Dr. Charles Brenner, the Roy J. Carver Chair and Head of Biochemistry at the University of Iowa and the Chief Scientific Advisor of ChromaDex continued “given the preclinical data and the human safety data that are coming out, we’re thrilled to have additional well vetted applications where we can test NR to improve the human condition. By combining novel imaging modalities with NAD metabolomics, we expect to see multiple opportunities to test NR as a neuroprotective agent in people in coming years.”
NR is a vitamin discovered by Dr. Brenner and developed by ChromaDex.
Nicotinamide Riboside sold under the name Niagen can be ordered here: truniagen.com
ChromaDex leverages its complementary business units to discover, acquire, develop and commercialize patented and proprietary health and wellness consumer products and ingredient technologies that promote healthy longevity. In addition to our consumer product and ingredient technologies units, we also have business units focused on natural product fine chemicals (known as “phytochemicals”), and product regulatory and safety consulting.

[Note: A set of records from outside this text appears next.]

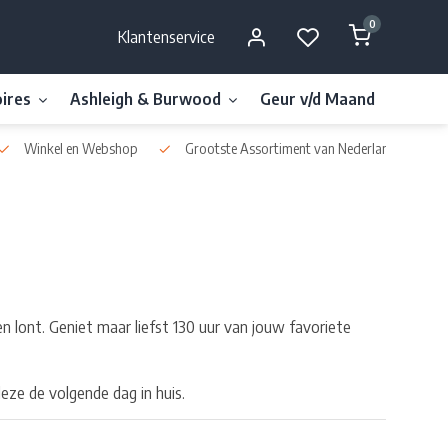
0
Klantenservice
ires
Ashleigh & Burwood
Geur v/d Maand
Millefi
Winkel en Webshop
Grootste Assortiment van Nederland & België
 lont. Geniet maar liefst 130 uur van jouw favoriete
ze de volgende dag in huis.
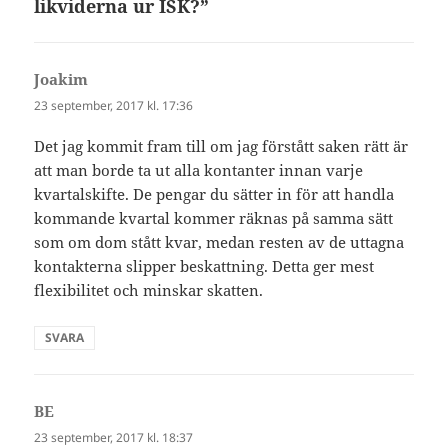
likviderna ur ISK?”
Joakim
skriver:
23 september, 2017 kl. 17:36
Det jag kommit fram till om jag förstått saken rätt är
att man borde ta ut alla kontanter innan varje
kvartalskifte. De pengar du sätter in för att handla
kommande kvartal kommer räknas på samma sätt
som om dom stått kvar, medan resten av de uttagna
kontakterna slipper beskattning. Detta ger mest
flexibilitet och minskar skatten.
SVARA
BE
skriver:
23 september, 2017 kl. 18:37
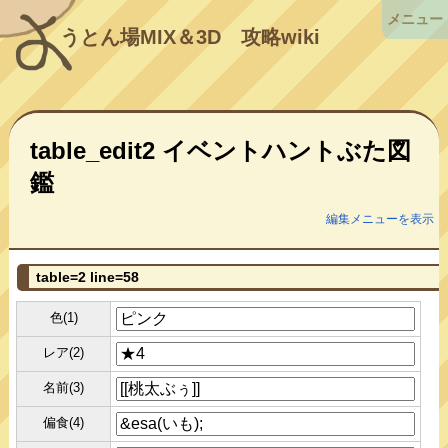
メニュー
うとん場MIX＆3D
攻略wiki
table_edit2 イベントハントぶた図
鑑
編集メニューを表示
table=2 line=58
色(1)
レア(2)
名前(3)
偏食(4)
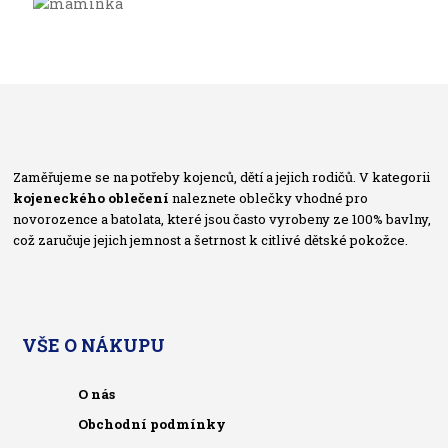
Zaměřujeme se na potřeby kojenců, dětí a jejich rodičů. V kategorii
kojeneckého oblečení
naleznete oblečky vhodné pro
novorozence a batolata, které jsou často vyrobeny ze 100% bavlny,
což zaručuje jejich jemnost a šetrnost k citlivé dětské pokožce.
VŠE O NÁKUPU
O nás
Obchodní podmínky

As a result of our relationships with leading universities and research institutions, we are able to discover and license early stage, IP-backed ingredient technologies. We then utilize our in-house chemistry, regulatory and safety consulting business units to develop commercially viable ingredients. Our consumer product and ingredient portfolio are backed with clinical and scientific research, as well as extensive IP protection. Our portfolio of patented ingredient technologies includes NIAGEN® nicotinamide riboside; pTeroPure® pterostilbene; PURENERGY®, a caffeine-pTeroPure® co-crystal; IMMULINA™, a spirulina extract; AnthOrigin®, anthocyanins derived from a domestically-produced, water-extracted purple corn husk, and ChromaDex’s flagship consumer product TRU NIAGEN™, found at truniagen.com. To learn more about ChromaDex, please visit www.ChromaDex.com.

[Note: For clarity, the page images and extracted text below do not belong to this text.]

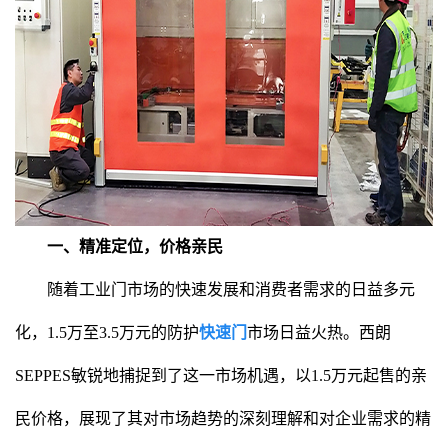
一、精准定位，价格亲民
随着工业门市场的快速发展和消费者需求的日益多元
化，1.5万至3.5万元的防护
快速门
市场日益火热。西朗
SEPPES敏锐地捕捉到了这一市场机遇，以1.5万元起售的亲
民价格，展现了其对市场趋势的深刻理解和对企业需求的精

This release contains forward-looking statements within the meaning of Section 27A of the Securities Act of 1933, as amended, and Section 21E of the Securities and Exchange Act of 1934, as amended including statements related to results of the study and its significance related to Alzheimer’s disease and the possibilities as a neuroprotectant. Statements that are not a description of historical facts constitute forward-looking statements and may often, but not always, be identified by the use of such words as “expects”, “anticipates”, “intends”, “estimates”, “plans”, “potential”, “possible”, “probable”, “believes”, “seeks”, “may”, “will”, “should”, “could” or the negative of such terms or other similar expressions. Actual results may differ materially from those set forth in this release due to the risks and uncertainties inherent in ChromaDex’s business. More detailed information about ChromaDex and the risk factors that may affect the realization of forward-looking statements is set forth in ChromaDex’s Annual Report on Form 10-K for the fiscal year ended December 31, 2016, ChromaDex’s Quarter Reports on Form 10-Q and other filings submitted by ChromaDex to the SEC, copies of which may be obtained from the SEC’s website at www.sec.gov. Readers are cautioned not to place undue reliance on these forward-looking statements, which speak only as of the date hereof. All forward-looking statements are qualified in their entirety by this cautionary statement and ChromaDex undertakes no obligation to revise or update this release to reflect events or circumstances after the date hereof.